### Instructions to follow:
From the first line to the last, restate the records word for word, skipping the pictures.

Saved entries

Start of Block

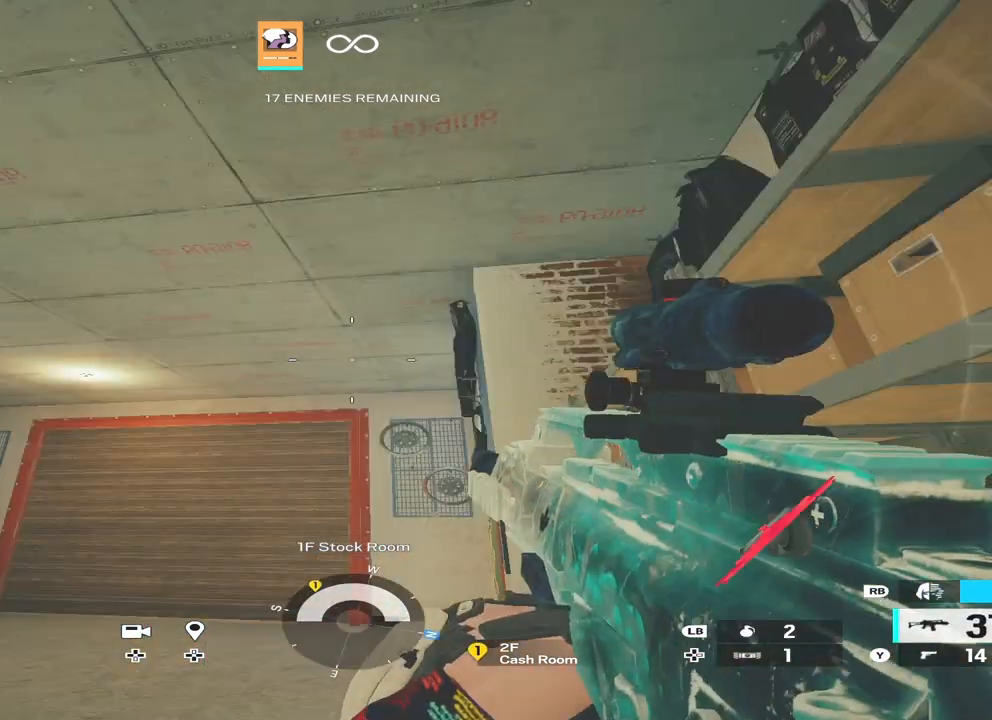
{"buttons": ["X"], "left_stick": "center", "right_stick": "center", "events": [[67, "right_stick", "center"], [100, "left_stick", "center"], [433, "X", "down"]]}
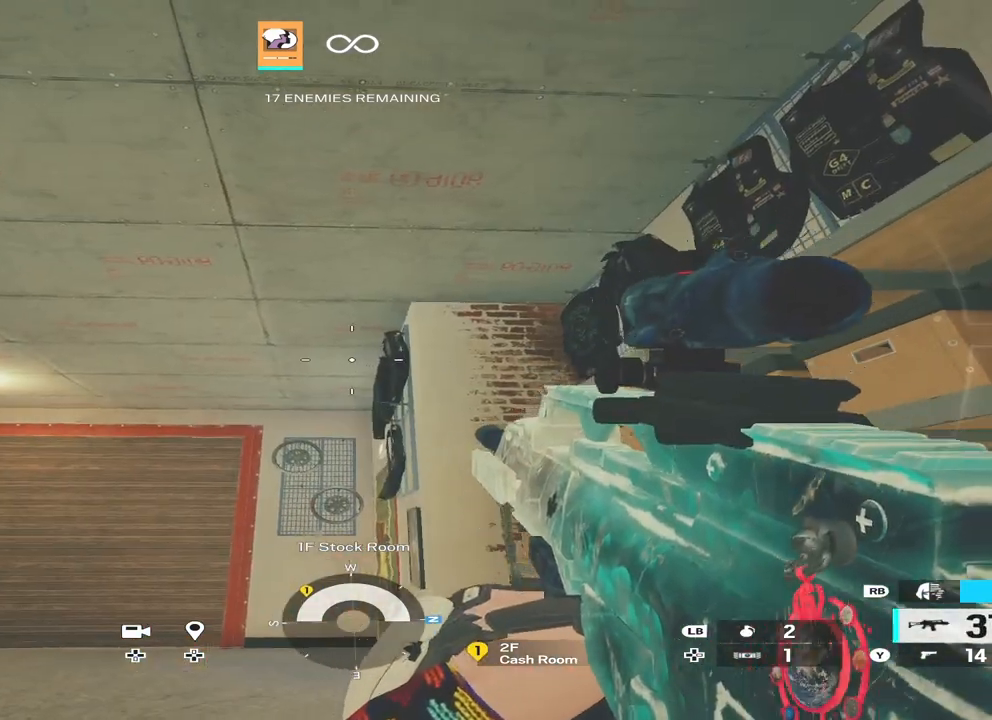
{"buttons": [], "left_stick": "center", "right_stick": "center", "events": [[67, "X", "up"], [133, "X", "down"], [267, "X", "up"]]}
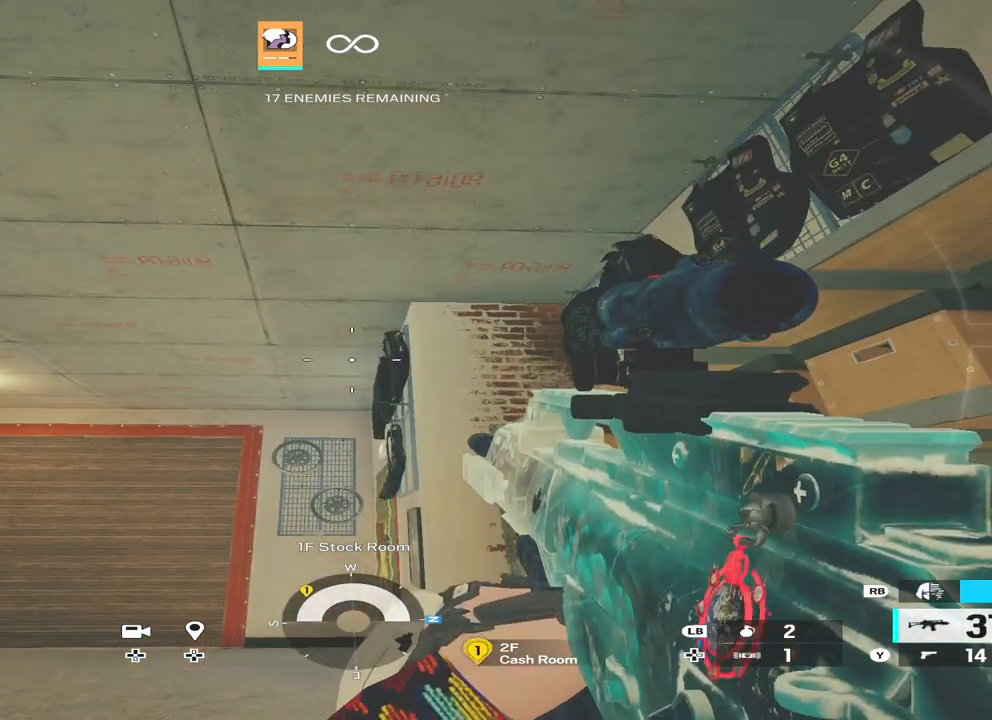
{"buttons": [], "left_stick": "center", "right_stick": "center", "events": []}
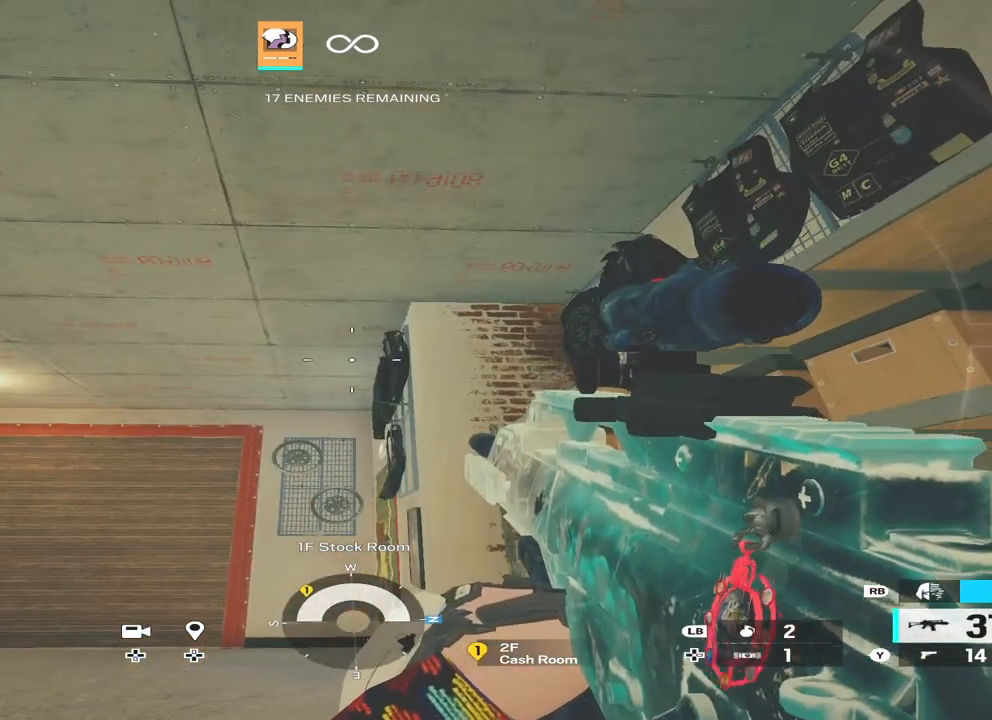
{"buttons": [], "left_stick": "center", "right_stick": "center", "events": []}
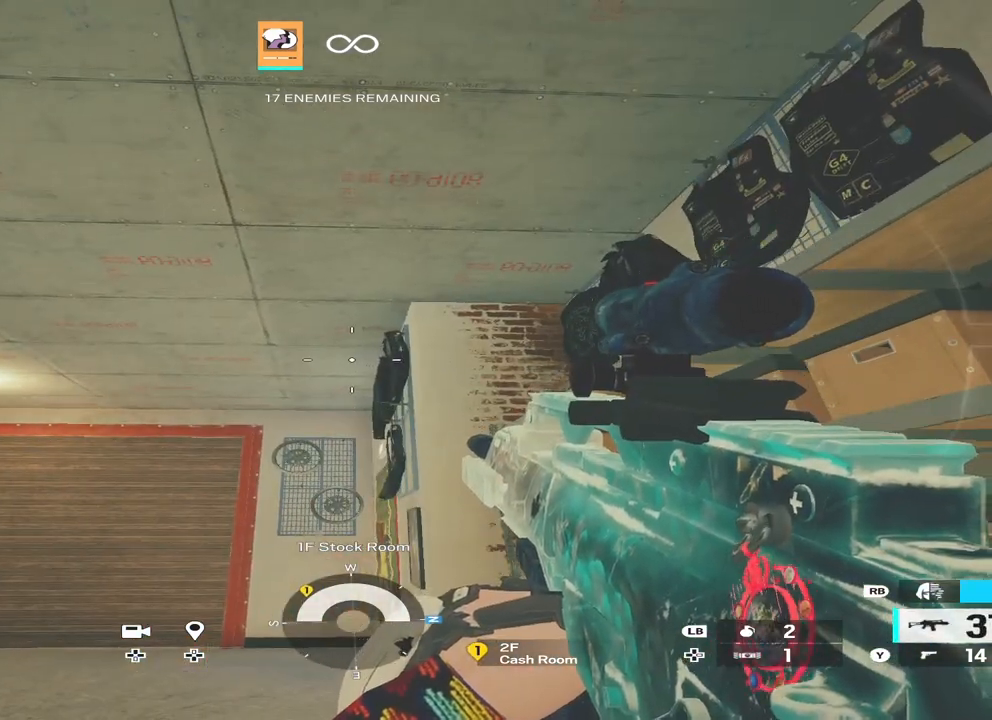
{"buttons": [], "left_stick": "center", "right_stick": "center", "events": [[67, "right_stick", "left"], [267, "right_stick", "center"]]}
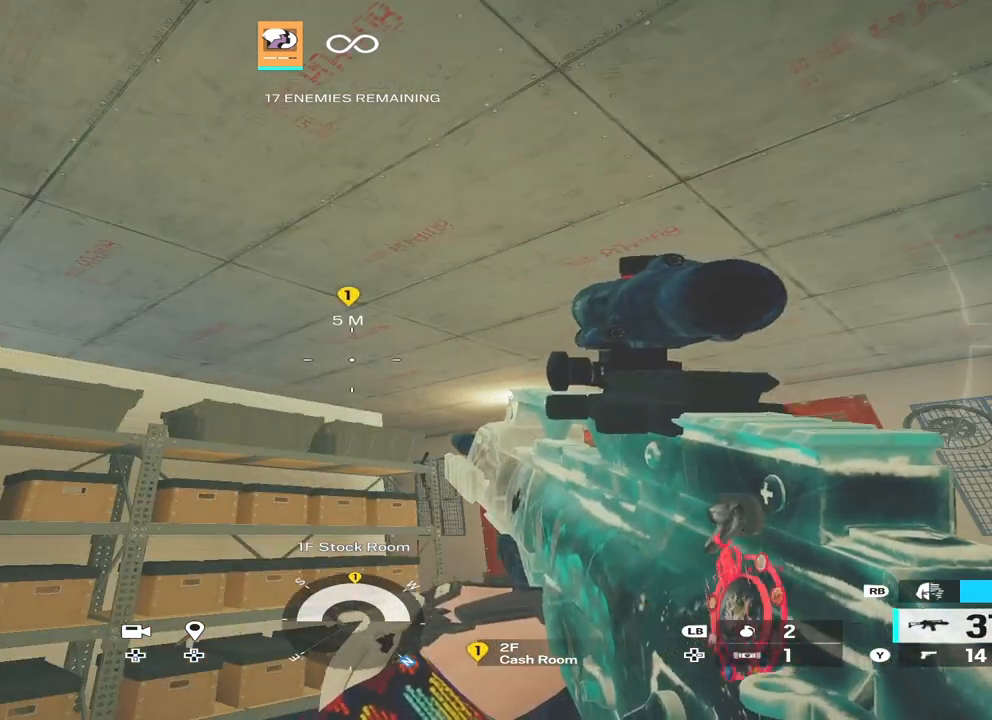
{"buttons": [], "left_stick": "up-left", "right_stick": "left", "events": [[167, "right_stick", "left"], [300, "right_stick", "center"], [400, "left_stick", "up-left"], [433, "right_stick", "left"]]}
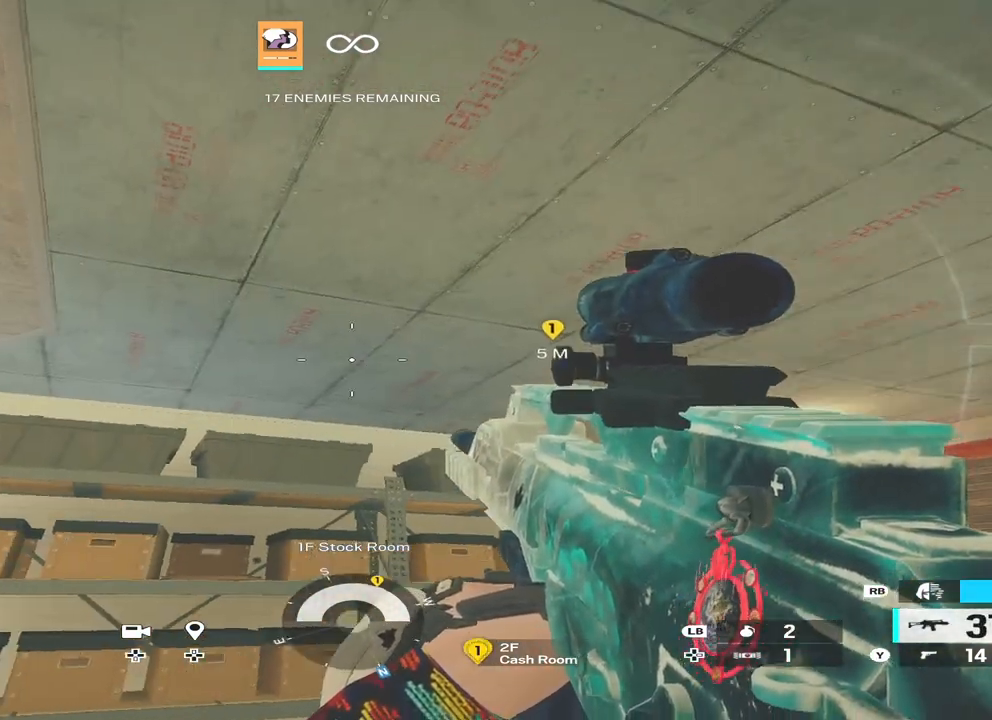
{"buttons": [], "left_stick": "center", "right_stick": "center", "events": [[133, "right_stick", "center"], [233, "left_stick", "center"]]}
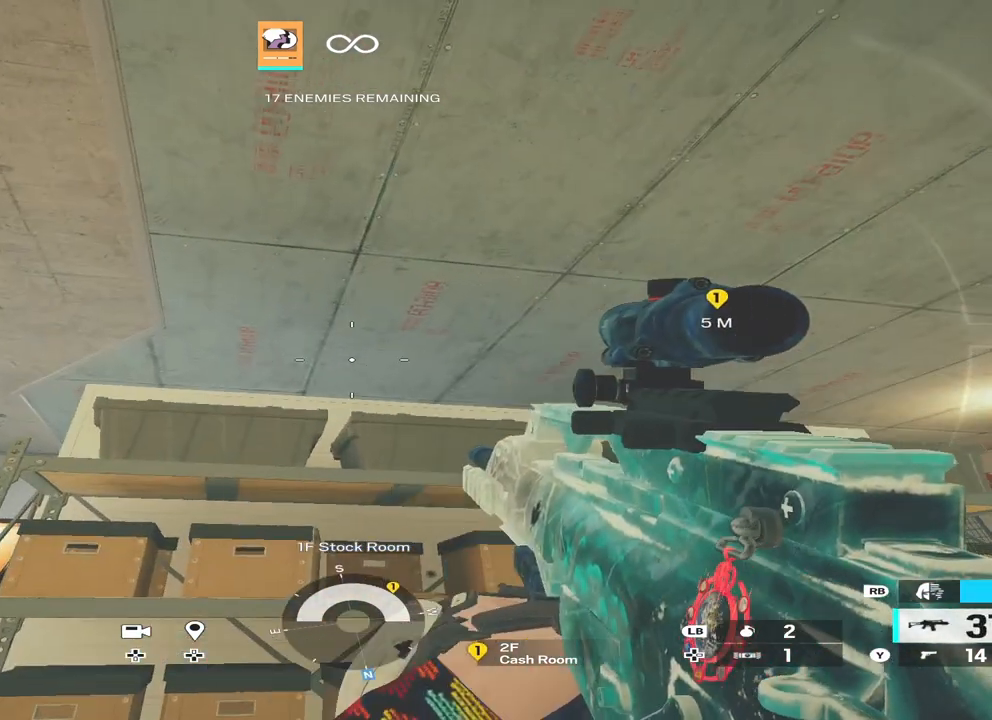
{"buttons": [], "left_stick": "down", "right_stick": "center", "events": [[200, "DPAD_UP", "down"], [267, "DPAD_UP", "up"], [433, "left_stick", "down"]]}
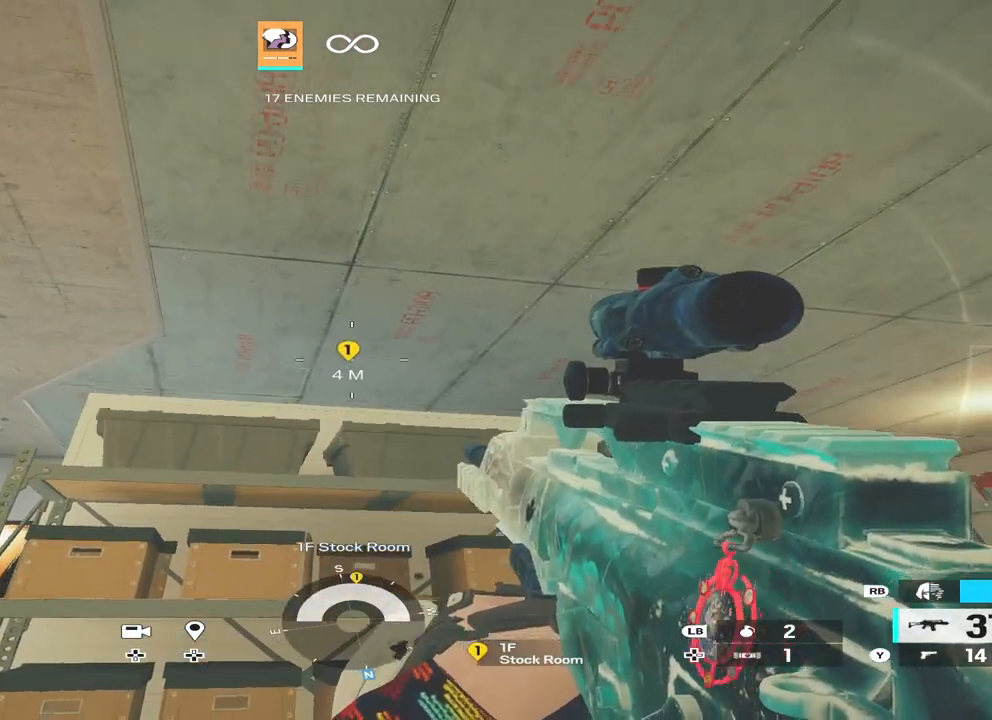
{"buttons": [], "left_stick": "center", "right_stick": "center", "events": [[67, "DPAD_DOWN", "down"], [133, "DPAD_DOWN", "up"], [133, "left_stick", "center"]]}
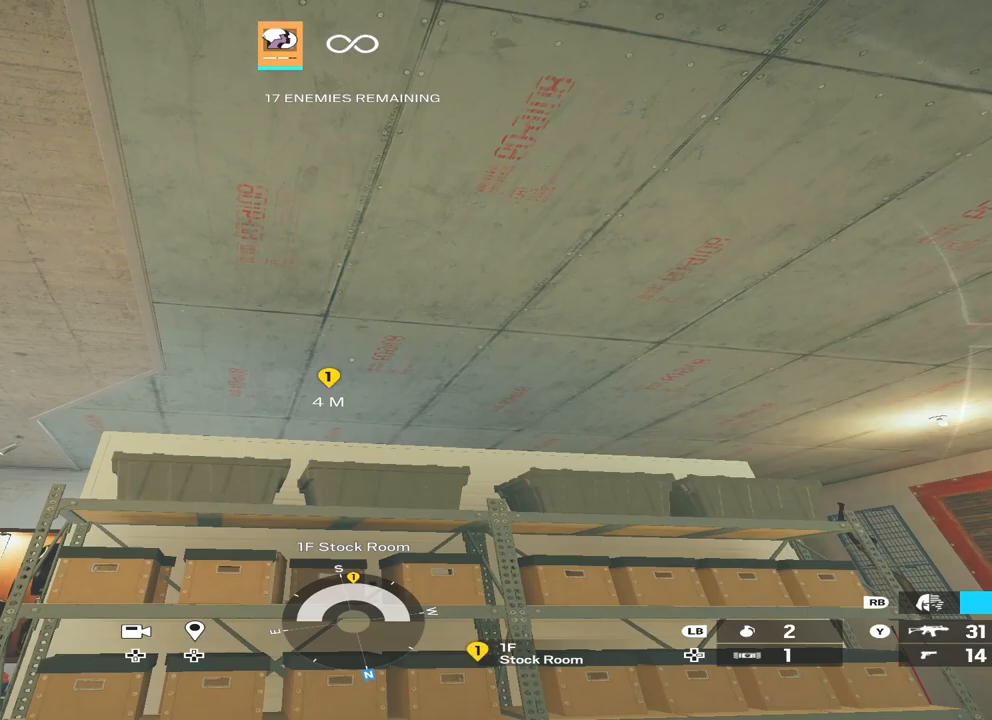
{"buttons": [], "left_stick": "center", "right_stick": "center", "events": []}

End of Block

### Solution for this task:
{"buttons": ["X"], "left_stick": "center", "right_stick": "center", "events": [[67, "right_stick", "center"], [100, "left_stick", "center"], [433, "X", "down"]]}
{"buttons": [], "left_stick": "center", "right_stick": "center", "events": [[67, "X", "up"], [133, "X", "down"], [267, "X", "up"]]}
{"buttons": [], "left_stick": "center", "right_stick": "center", "events": []}
{"buttons": [], "left_stick": "center", "right_stick": "center", "events": []}
{"buttons": [], "left_stick": "center", "right_stick": "center", "events": [[67, "right_stick", "left"], [267, "right_stick", "center"]]}
{"buttons": [], "left_stick": "up-left", "right_stick": "left", "events": [[167, "right_stick", "left"], [300, "right_stick", "center"], [400, "left_stick", "up-left"], [433, "right_stick", "left"]]}
{"buttons": [], "left_stick": "center", "right_stick": "center", "events": [[133, "right_stick", "center"], [233, "left_stick", "center"]]}
{"buttons": [], "left_stick": "down", "right_stick": "center", "events": [[200, "DPAD_UP", "down"], [267, "DPAD_UP", "up"], [433, "left_stick", "down"]]}
{"buttons": [], "left_stick": "center", "right_stick": "center", "events": [[67, "DPAD_DOWN", "down"], [133, "DPAD_DOWN", "up"], [133, "left_stick", "center"]]}
{"buttons": [], "left_stick": "center", "right_stick": "center", "events": []}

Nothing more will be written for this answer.